EXERCISE DIRECTIONS »
Write out the listing below without alteration, omitting its pictures.
##### DATASET RECORDS #####
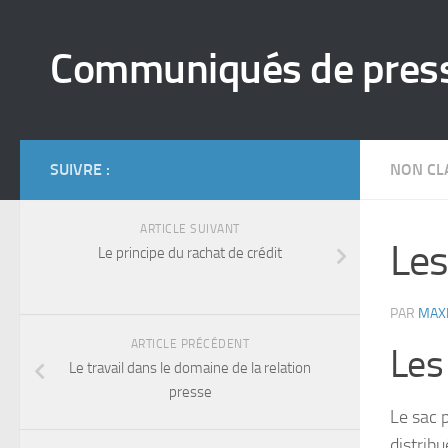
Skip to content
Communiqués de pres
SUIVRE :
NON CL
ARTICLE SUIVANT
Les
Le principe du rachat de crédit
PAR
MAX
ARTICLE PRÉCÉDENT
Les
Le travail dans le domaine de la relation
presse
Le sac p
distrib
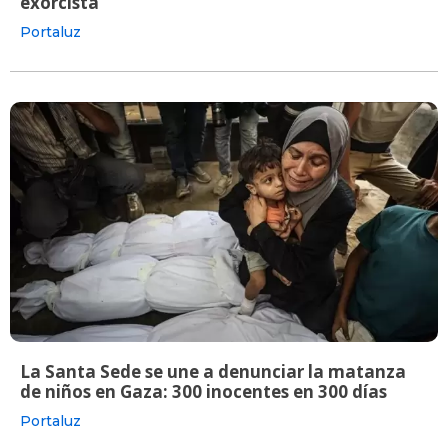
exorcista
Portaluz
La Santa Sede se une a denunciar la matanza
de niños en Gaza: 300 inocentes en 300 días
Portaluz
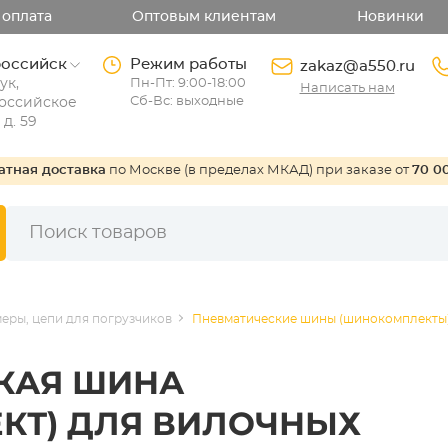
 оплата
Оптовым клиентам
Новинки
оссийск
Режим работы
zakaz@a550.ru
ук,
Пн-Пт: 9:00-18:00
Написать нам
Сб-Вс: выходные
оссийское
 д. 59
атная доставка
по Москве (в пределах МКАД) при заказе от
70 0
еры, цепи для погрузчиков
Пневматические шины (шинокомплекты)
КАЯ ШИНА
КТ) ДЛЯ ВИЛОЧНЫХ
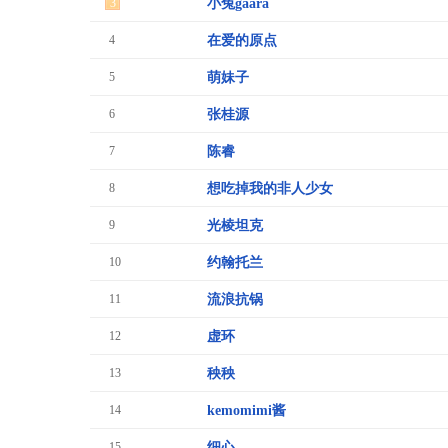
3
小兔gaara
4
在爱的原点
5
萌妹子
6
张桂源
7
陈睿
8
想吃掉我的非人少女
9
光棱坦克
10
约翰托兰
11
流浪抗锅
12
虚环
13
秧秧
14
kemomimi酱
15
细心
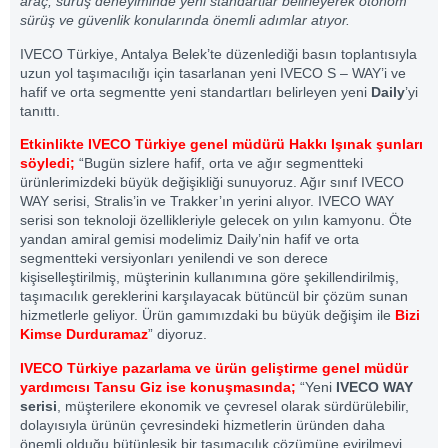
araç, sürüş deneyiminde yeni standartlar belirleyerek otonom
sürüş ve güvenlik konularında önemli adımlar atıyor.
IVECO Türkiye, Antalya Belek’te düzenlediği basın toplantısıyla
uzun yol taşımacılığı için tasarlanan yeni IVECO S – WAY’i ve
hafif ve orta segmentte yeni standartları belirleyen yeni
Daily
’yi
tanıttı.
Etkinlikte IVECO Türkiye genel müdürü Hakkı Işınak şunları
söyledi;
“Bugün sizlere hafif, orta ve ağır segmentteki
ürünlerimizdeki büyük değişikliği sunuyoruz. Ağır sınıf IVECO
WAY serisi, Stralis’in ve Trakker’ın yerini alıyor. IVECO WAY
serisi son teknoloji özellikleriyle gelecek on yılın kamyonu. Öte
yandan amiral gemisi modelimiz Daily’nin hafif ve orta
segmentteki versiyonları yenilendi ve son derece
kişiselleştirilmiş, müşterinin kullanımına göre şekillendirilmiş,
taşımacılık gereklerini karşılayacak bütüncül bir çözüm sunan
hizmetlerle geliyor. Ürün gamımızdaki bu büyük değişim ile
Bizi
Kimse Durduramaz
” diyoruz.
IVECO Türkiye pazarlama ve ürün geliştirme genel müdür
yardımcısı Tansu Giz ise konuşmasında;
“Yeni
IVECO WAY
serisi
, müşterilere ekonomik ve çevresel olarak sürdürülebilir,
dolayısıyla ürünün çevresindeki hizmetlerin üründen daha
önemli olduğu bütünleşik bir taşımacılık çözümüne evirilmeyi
#####
RESPONSE AREA »
Skip to content
Communiqués de pres
SUIVRE :
NON CL
ARTICLE SUIVANT
Les
Le principe du rachat de crédit
PAR
MAX
ARTICLE PRÉCÉDENT
Les
Le travail dans le domaine de la relation
presse
Le sac p
distrib
exorcista
Portaluz
La Santa Sede se une a denunciar la matanza
de niños en Gaza: 300 inocentes en 300 días
Portaluz
 оплата
Оптовым клиентам
Новинки
оссийск
Режим работы
zakaz@a550.ru
ук,
Пн-Пт: 9:00-18:00
Написать нам
Сб-Вс: выходные
оссийское
 д. 59
атная доставка
по Москве (в пределах МКАД) при заказе от
70 0
еры, цепи для погрузчиков
Пневматические шины (шинокомплекты)
КАЯ ШИНА
КТ) ДЛЯ ВИЛОЧНЫХ
3
小兔gaara
4
在爱的原点
5
萌妹子
6
张桂源
7
陈睿
8
想吃掉我的非人少女
9
光棱坦克
10
约翰托兰
11
流浪抗锅
12
虚环
13
秧秧
14
kemomimi酱
15
细心
araç, sürüş deneyiminde yeni standartlar belirleyerek otonom
sürüş ve güvenlik konularında önemli adımlar atıyor.
IVECO Türkiye, Antalya Belek’te düzenlediği basın toplantısıyla
uzun yol taşımacılığı için tasarlanan yeni IVECO S – WAY’i ve
hafif ve orta segmentte yeni standartları belirleyen yeni
Daily
’yi
tanıttı.
Etkinlikte IVECO Türkiye genel müdürü Hakkı Işınak şunları
söyledi;
“Bugün sizlere hafif, orta ve ağır segmentteki
ürünlerimizdeki büyük değişikliği sunuyoruz. Ağır sınıf IVECO
WAY serisi, Stralis’in ve Trakker’ın yerini alıyor. IVECO WAY
serisi son teknoloji özellikleriyle gelecek on yılın kamyonu. Öte
yandan amiral gemisi modelimiz Daily’nin hafif ve orta
segmentteki versiyonları yenilendi ve son derece
kişiselleştirilmiş, müşterinin kullanımına göre şekillendirilmiş,
taşımacılık gereklerini karşılayacak bütüncül bir çözüm sunan
hizmetlerle geliyor. Ürün gamımızdaki bu büyük değişim ile
Bizi
Kimse Durduramaz
” diyoruz.
IVECO Türkiye pazarlama ve ürün geliştirme genel müdür
yardımcısı Tansu Giz ise konuşmasında;
“Yeni
IVECO WAY
serisi
, müşterilere ekonomik ve çevresel olarak sürdürülebilir,
dolayısıyla ürünün çevresindeki hizmetlerin üründen daha
önemli olduğu bütünleşik bir taşımacılık çözümüne evirilmeyi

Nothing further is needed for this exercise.